→ **WHAT YOU HAVE TO DO**: Without copying any pictures, restate exactly the lines from the start of the records through the line containing "nose: (201, 81)".
=== Begin Enclosure ===
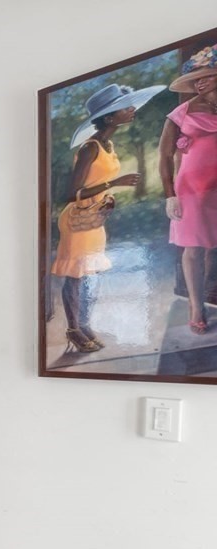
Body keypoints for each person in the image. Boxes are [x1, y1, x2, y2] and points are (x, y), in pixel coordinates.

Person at [53, 84, 164, 352]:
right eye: (126, 107)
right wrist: (115, 183)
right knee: (75, 276)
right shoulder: (91, 147)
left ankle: (83, 324)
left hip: (94, 219)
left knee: (89, 274)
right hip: (78, 220)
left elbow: (97, 182)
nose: (132, 110)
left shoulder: (108, 144)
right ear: (109, 116)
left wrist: (108, 193)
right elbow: (72, 193)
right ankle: (73, 329)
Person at [159, 45, 217, 334]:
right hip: (192, 190)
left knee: (210, 248)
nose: (201, 81)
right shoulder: (181, 113)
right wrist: (169, 194)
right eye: (197, 79)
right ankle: (196, 306)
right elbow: (164, 156)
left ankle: (206, 295)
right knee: (194, 248)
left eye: (208, 75)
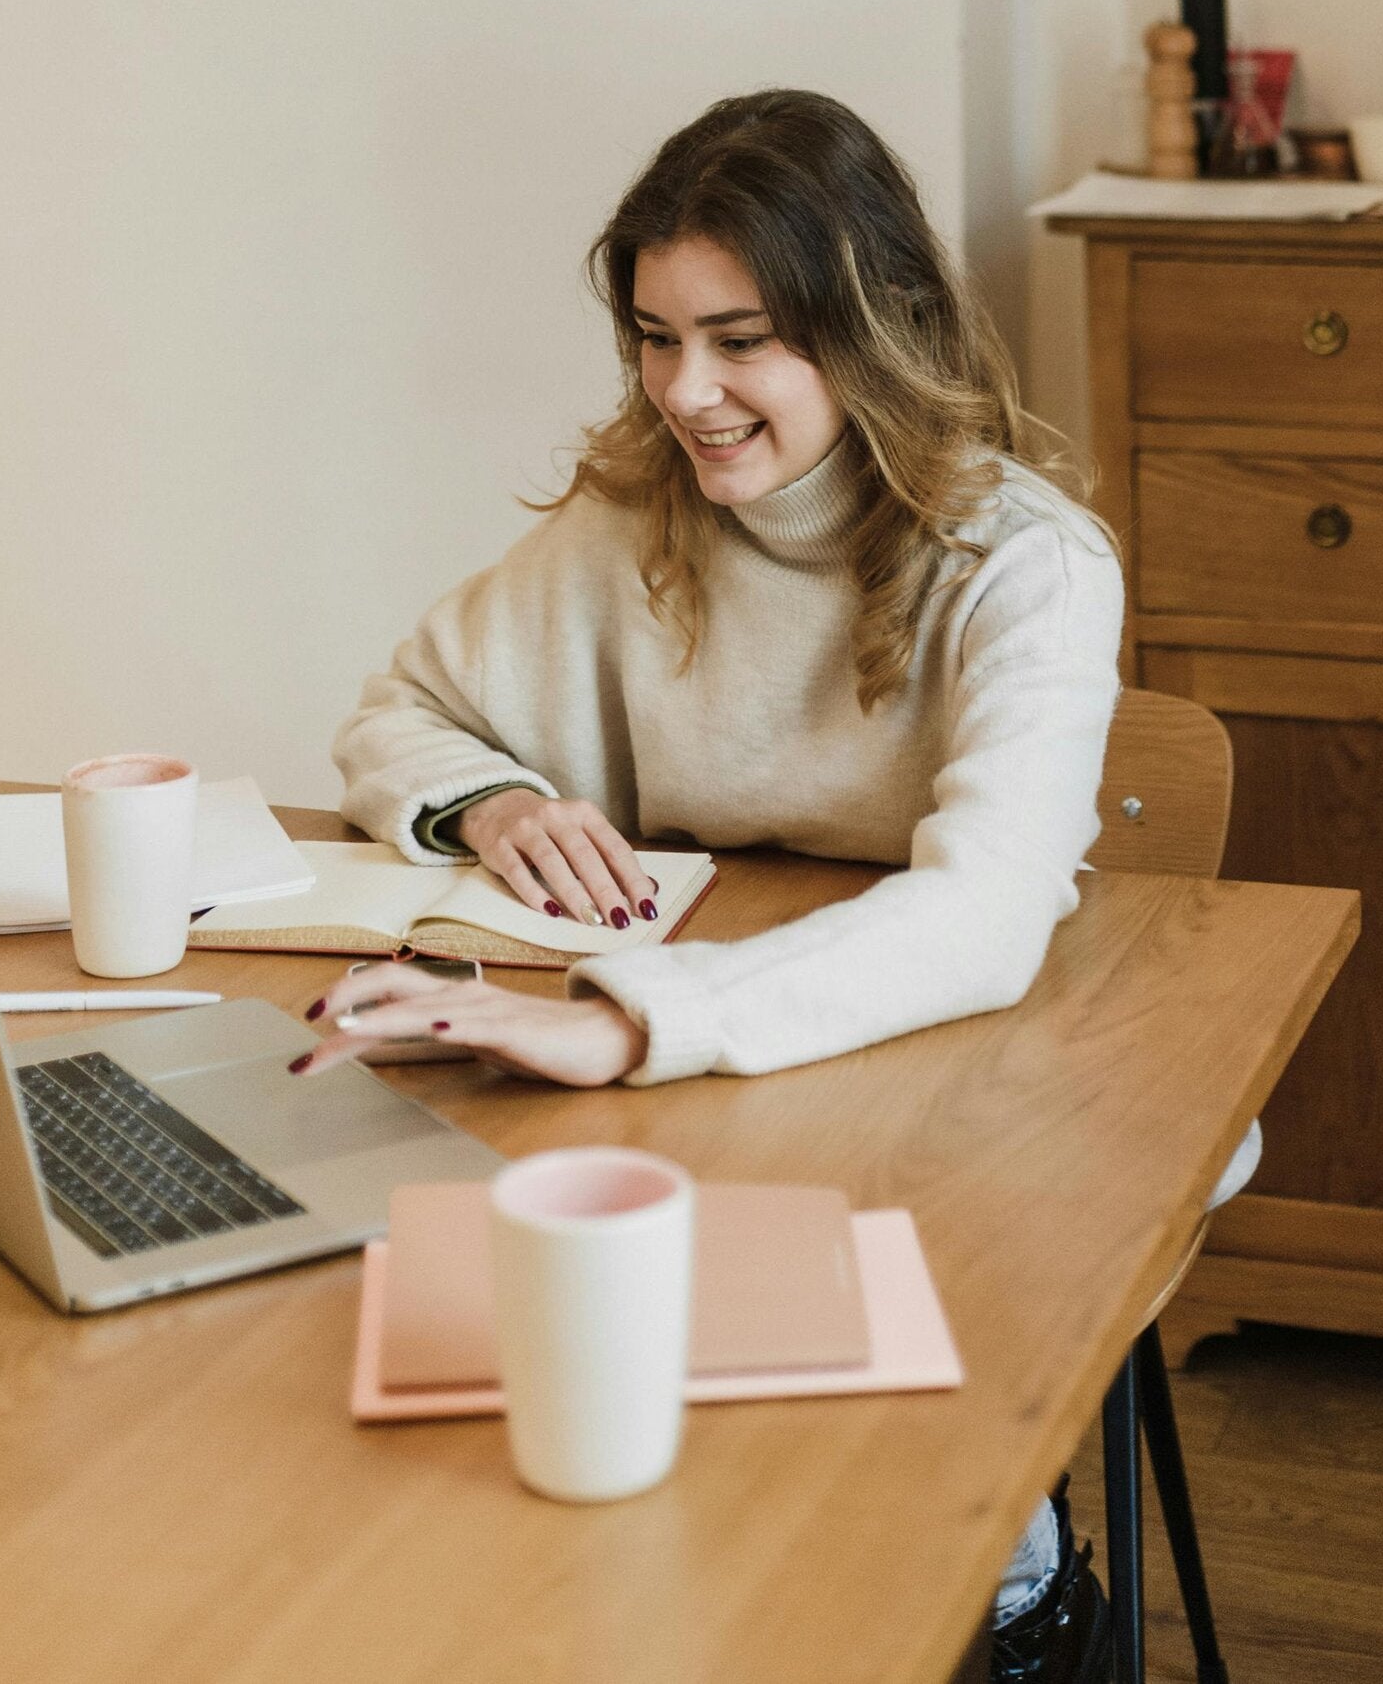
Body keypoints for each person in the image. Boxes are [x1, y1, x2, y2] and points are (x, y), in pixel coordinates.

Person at [298, 89, 1124, 1684]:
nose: (689, 390)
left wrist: (626, 1021)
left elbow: (989, 913)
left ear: (867, 325)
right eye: (657, 337)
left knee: (888, 1505)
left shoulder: (1030, 561)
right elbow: (396, 709)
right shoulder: (633, 521)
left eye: (741, 339)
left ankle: (1022, 1615)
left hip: (959, 1062)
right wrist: (493, 798)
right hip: (716, 1061)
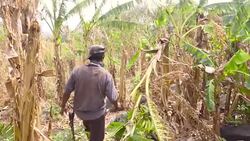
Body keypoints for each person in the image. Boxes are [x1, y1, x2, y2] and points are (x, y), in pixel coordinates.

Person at [60, 45, 120, 141]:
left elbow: (67, 91)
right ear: (102, 58)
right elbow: (113, 98)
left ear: (90, 57)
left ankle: (89, 129)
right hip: (96, 115)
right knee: (98, 137)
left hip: (80, 113)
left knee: (90, 128)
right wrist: (116, 107)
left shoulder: (77, 71)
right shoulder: (105, 75)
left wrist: (62, 106)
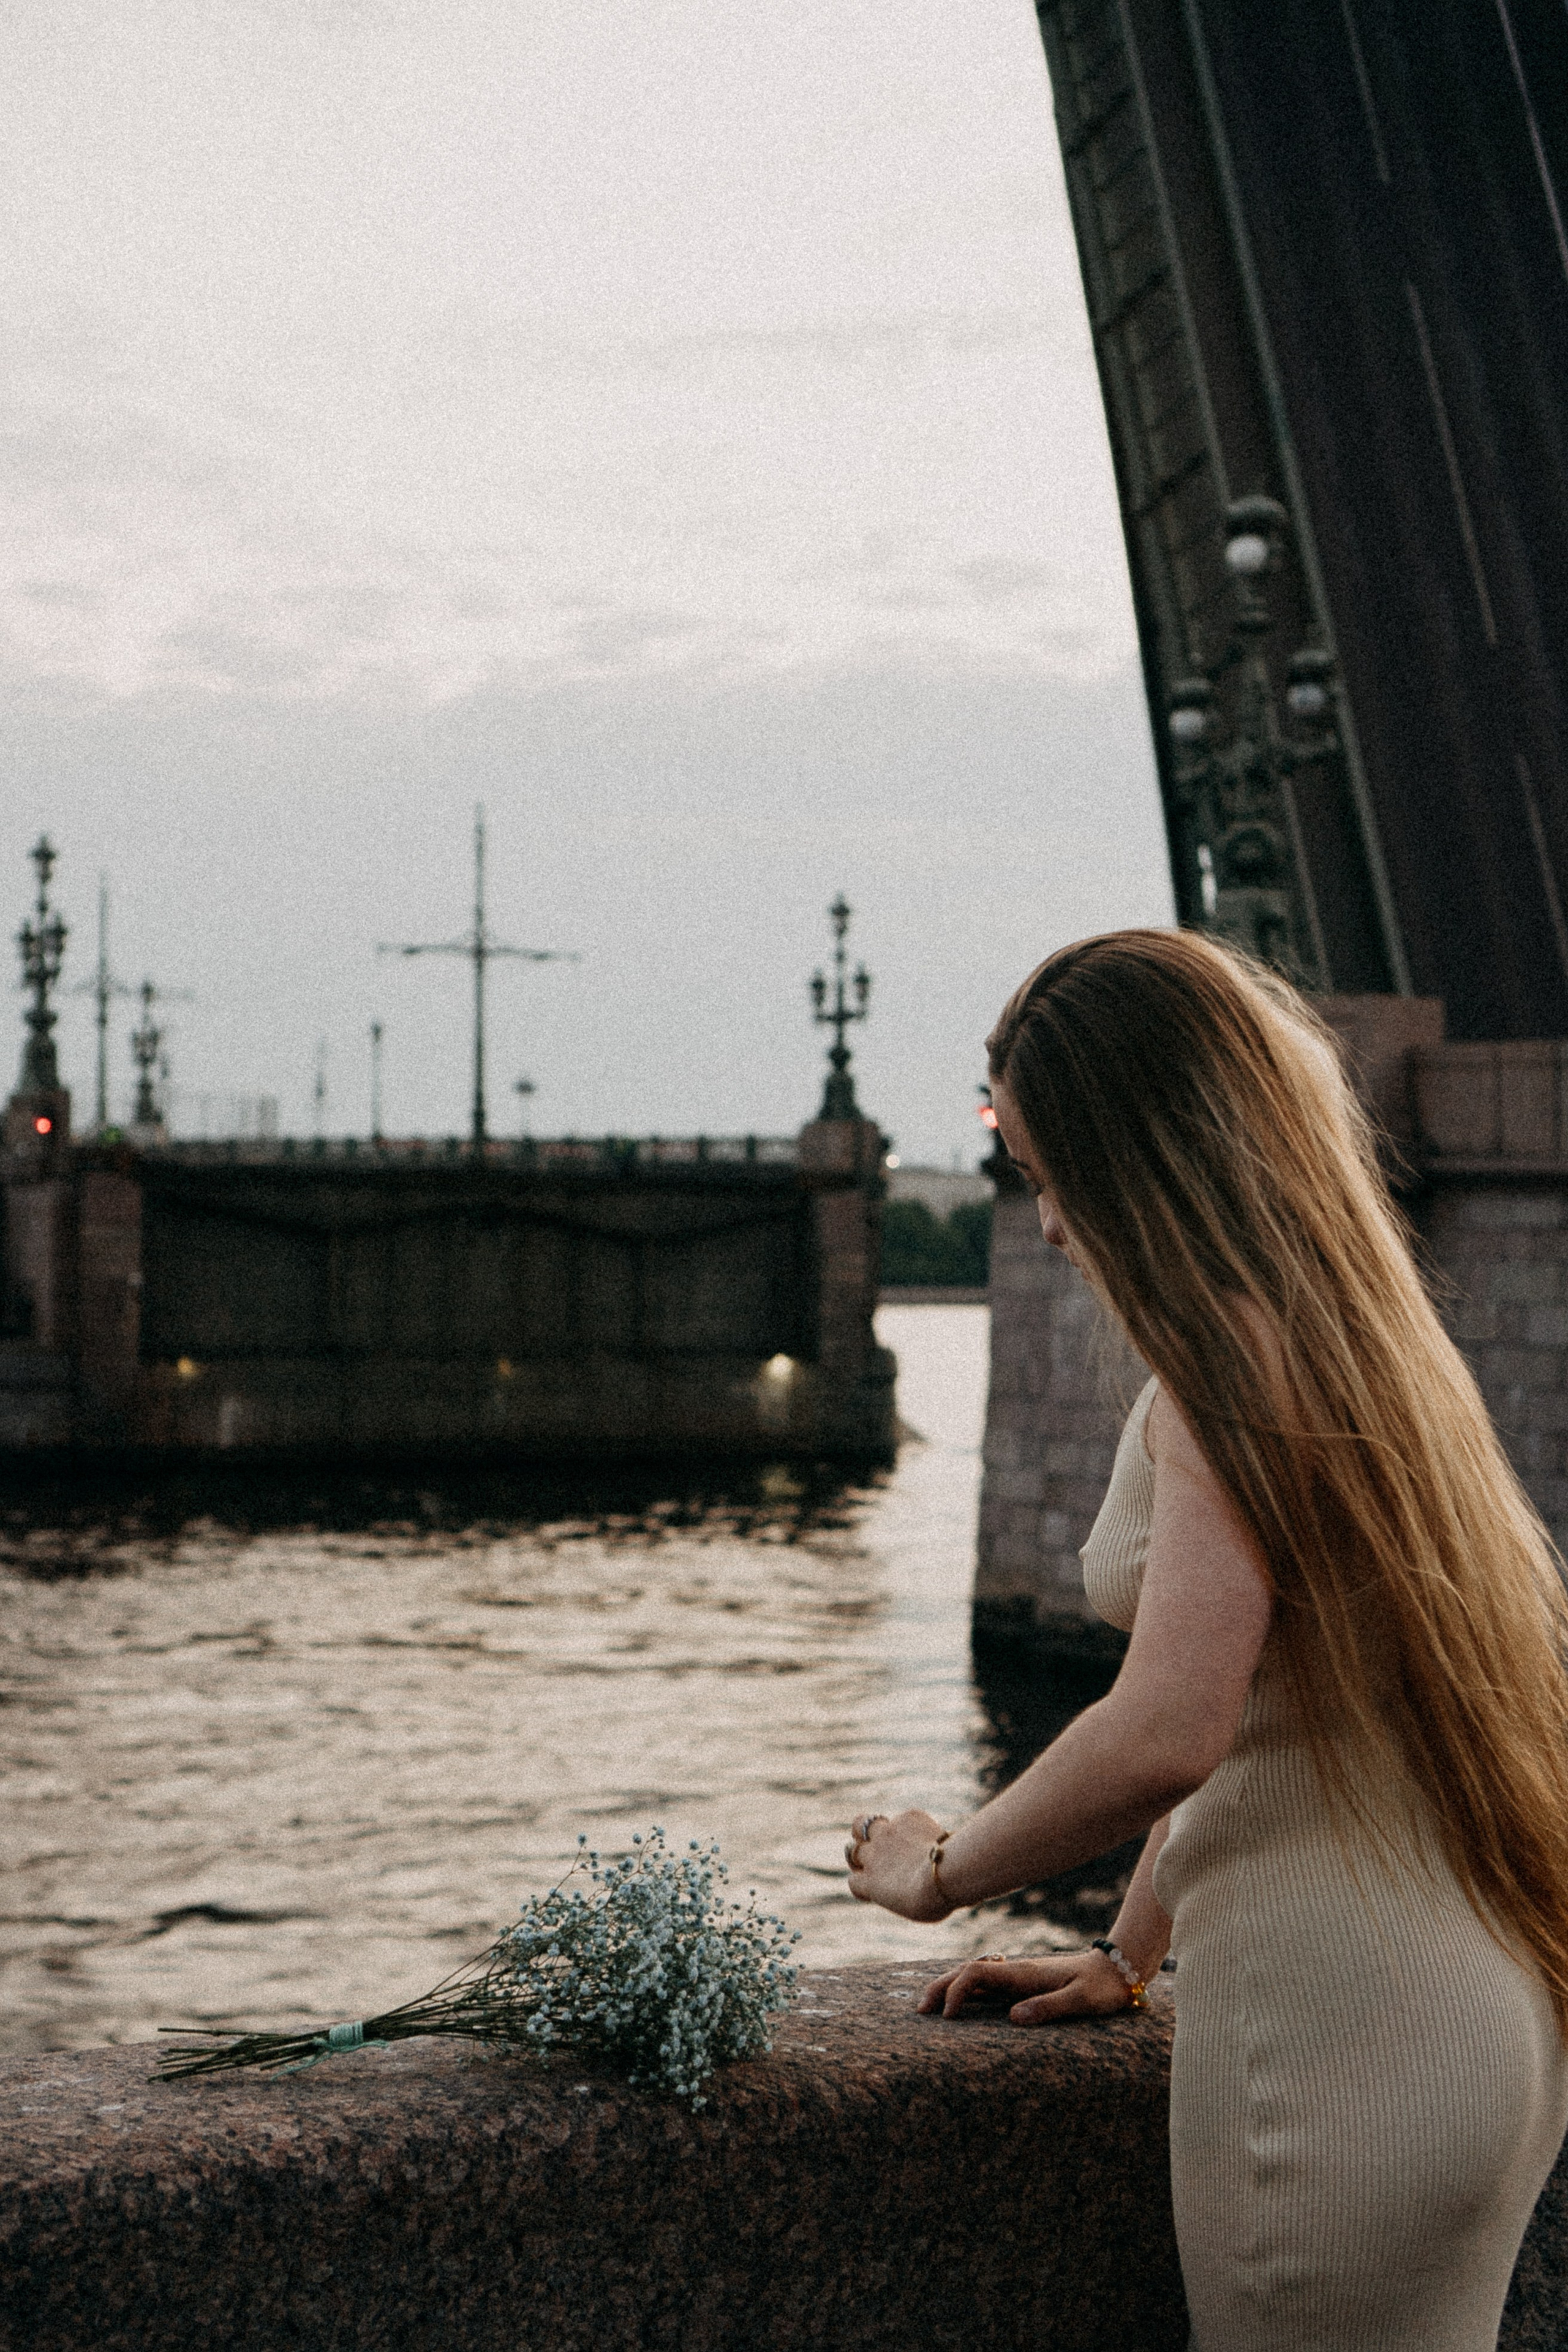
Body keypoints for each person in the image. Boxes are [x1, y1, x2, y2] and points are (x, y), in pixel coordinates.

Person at [845, 929, 1568, 2352]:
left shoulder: (1225, 1372)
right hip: (1465, 2012)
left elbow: (1169, 1727)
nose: (1046, 1225)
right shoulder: (1352, 1337)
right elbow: (1280, 1710)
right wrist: (1126, 1955)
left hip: (1334, 2050)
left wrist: (938, 1870)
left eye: (1053, 1177)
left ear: (1141, 1161)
=== End Enclosure ===
→ **TASK ANSWER**:
Body keypoints for each person in the image. Boxes are [x1, y1, x2, y2] and points are (x, y), in pixel coordinates.

Person at [53, 84, 164, 352]:
right eye: (126, 107)
right wrist: (115, 183)
right knee: (75, 276)
right shoulder: (91, 147)
left ankle: (83, 324)
left hip: (94, 219)
left knee: (89, 274)
right hip: (78, 220)
left elbow: (97, 182)
nose: (132, 110)
left shoulder: (108, 144)
right ear: (109, 116)
left wrist: (108, 193)
right elbow: (72, 193)
right ankle: (73, 329)
Person at [159, 45, 217, 334]:
right hip: (192, 190)
left knee: (210, 248)
nose: (201, 81)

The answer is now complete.